By Lawrence Repeta
Repeta is a professor of law, Meiji University, Japan, and a member of the board of directors of Information Clearinghouse Japan (the leading Japanese NGO advocating and monitoring Japan’s information access laws)
The Japan Times recently carried an editorial that neatly summarized some basic information policy issues facing the country’s Democratic Party of Japan (DPJ) administration.
As noted in previous posts, the DPJ scored a historic victory in national elections held in August 2009, upsetting the conservative party that had ruled Japan for a nearly unbroken stretch going back to 1955.
Frequently described as a “center-left” party in the western news media, at different times DPJ leaders have advocated more generous social support programs, granting more autonomy to local governments, and even greater independence from the United States in defense policy. Faced with the crude realities of governing and the most serious natural disaster in the nation’s recent history (and the world’s biggest nuclear disaster since Chernobyl), however, party leaders have dithered and backtracked. The constant turmoil has led to continuation of the pre-existing practice of revolving-door prime ministers. We’ve had three within two years.
What about information policy? The DPJ has advocated reform of the country’s flawed “information disclosure” (joho kokai) law at least since 2005, when it formally submitted a revision bill to parliament. That bill died when the ruling LDP refused to take action.
But now the DPJ itself has held power for two years. It has conducted hearings and drafted a new bill (watered down from the 2005 version) but, like the 2005 story, so far parliament has taken no action.
Meanwhile, as information disclosure reform has gathered dust, internal government committees have been busy laying the groundwork for a new state secrets bill. As described by the Japan Times, this proposal would impose criminal penalties of up to five years imprisonment on anyone who leaks designated information that would affect “national security, diplomacy and the maintenance of public safety and order.” Details remain unclear and subject to debate within the government. However such a law might be worded, a 1978 Supreme Court precedent stands as a warning to journalists on the national security (and “public safety and order”) beat. In that case, the Court imposed a guilty verdict on a newspaper reporter for the crime of “inducing” a government official to improperly disclose government secrets.
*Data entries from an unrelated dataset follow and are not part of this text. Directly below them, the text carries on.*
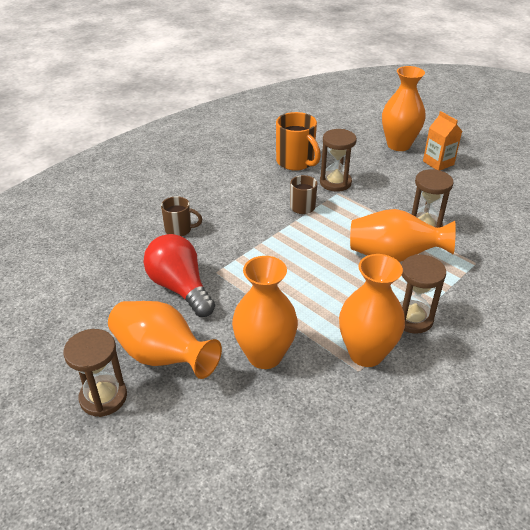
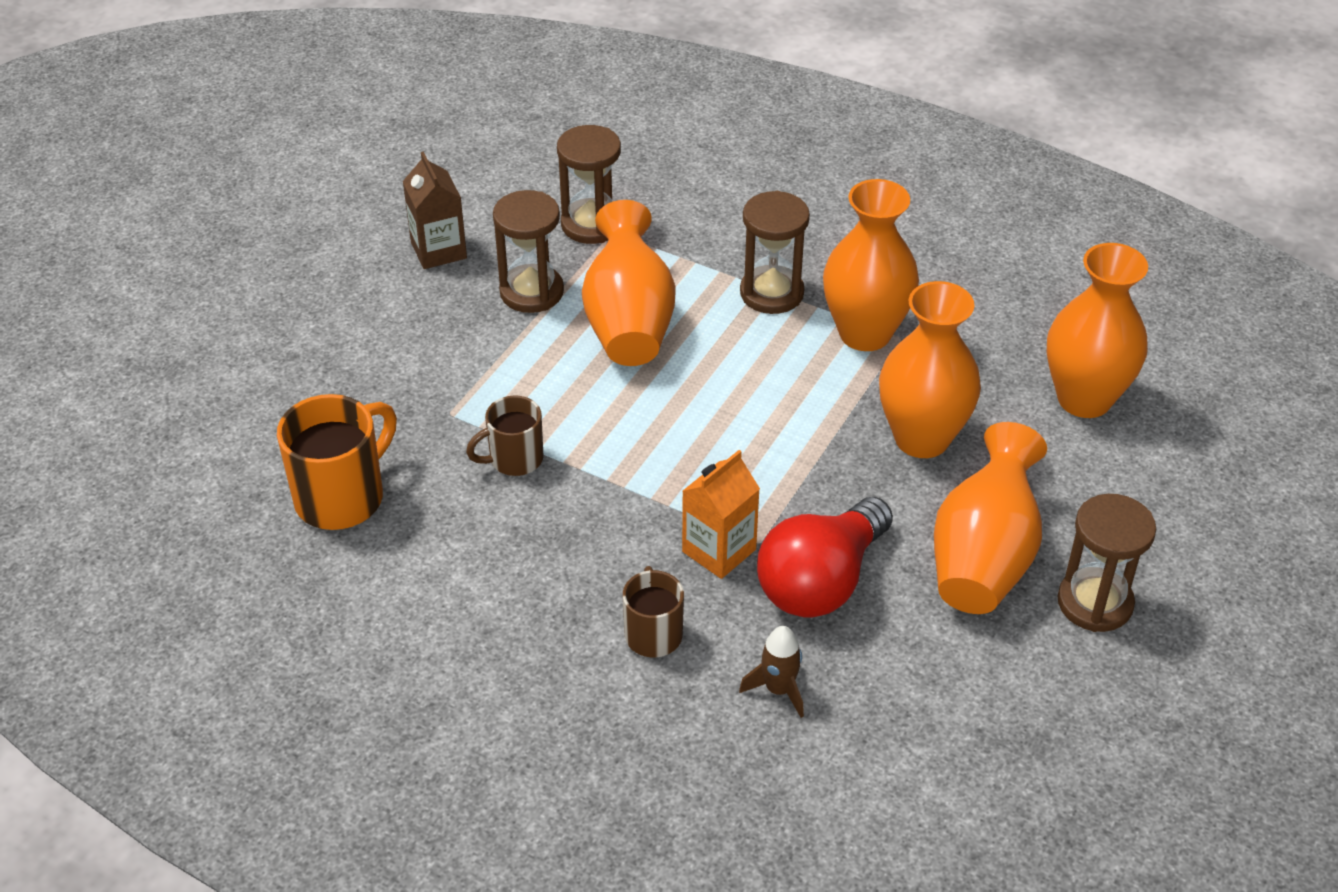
camera: 105 degrees left, 5 degrees up
brown hourglass [320,129,357,192] -> brown hourglass moved to [557,125,621,244]
orange vase [382,66,426,151] -> orange vase moved to [1047,243,1148,418]
orange carton [423,111,462,170] -> orange carton moved to [682,450,760,579]
none -> brown carton [403,152,467,269]
none -> brown rocket [739,626,804,718]

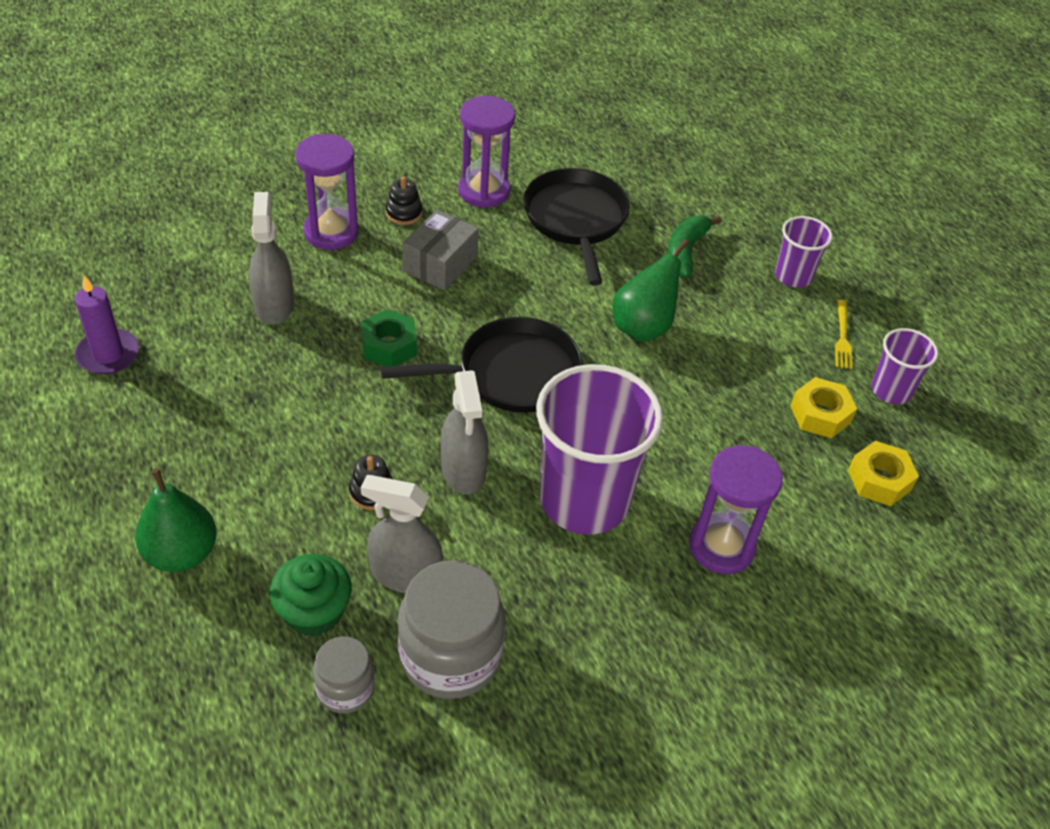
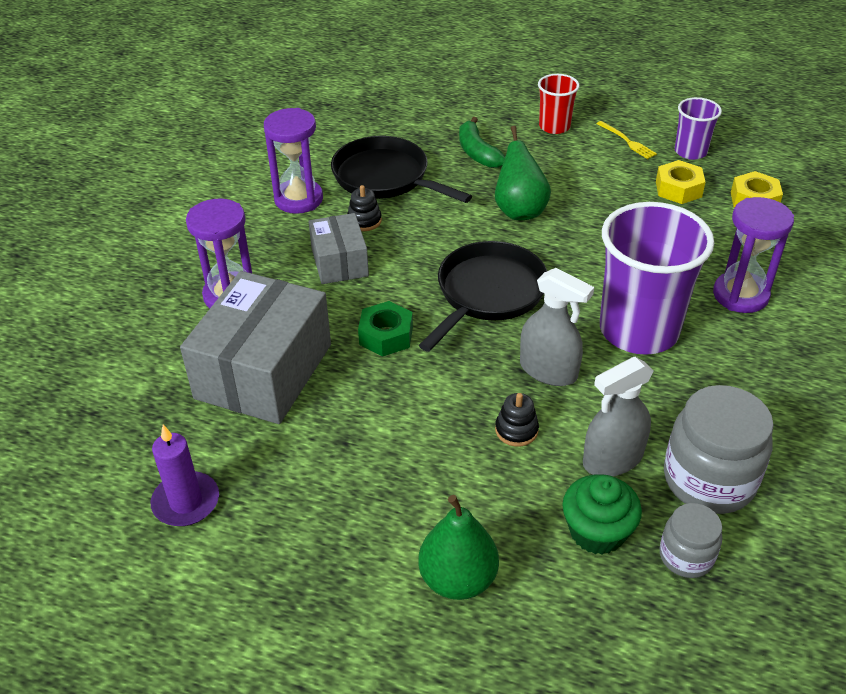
camera: 40 degrees left, 5 degrees down
grey spray bottle [249,192,294,324] -> grey box [180,271,331,424]
black stacking toy [386,176,422,225] -> black stacking toy moved to [347,185,382,231]
purple cup [775,216,833,288] -> red cup [538,74,579,134]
The 2009 election brought a change of power, but has there been a change in information policy? It’s too early for open government supporters to give up. There are several weeks left in the current parliamentary session. The government information disclosure bill could still make it to the finish line. And the new secrets proposal is still an internal discussion.
But we have been through this exercise before. When advocates propose open government reforms, bureaucrats, establishment politicians and news media supporters respond that the real problem is not too little disclosure, but too much. The nation’s enemies are just outside the gates. We must be more vigilant! The result of this clash of ideas tends to be inaction.
According to the JT, the government committee proposing greater controls says that “the purpose of the bill is to facilitate cooperation with foreign countries in sharing information.” Foreign countries? We know there is only one country significant in this regard. Its headquarters is found in a five-sided building located on the shore of the Potomac River.*
* Washington pressure on Japan to adopt stricter rules on security information would parallel its efforts elsewhere. Alasdair Roberts has reported U.S. insistence that NATO allies do so as a condition to participation in the alliance. See, e.g., Chapter 6 of his 2006 work “Blacked Out — Government Secrecy in the Information Age,” (Cambridge University Press).